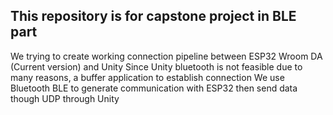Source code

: ## This repository is for capstone project in BLE part
We trying to create working connection pipeline between ESP32 Wroom DA (Current version) and Unity
Since Unity bluetooth is not feasible due to many reasons, a buffer application to establish connection
We use Bluetooth BLE to generate communication with ESP32 then send data though UDP through Unity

++++++++++

▸ TASK PROMPT
Across the data above, how many lines include the word "connection"? Give only the number.

▸ WRITTEN RESPONSE
2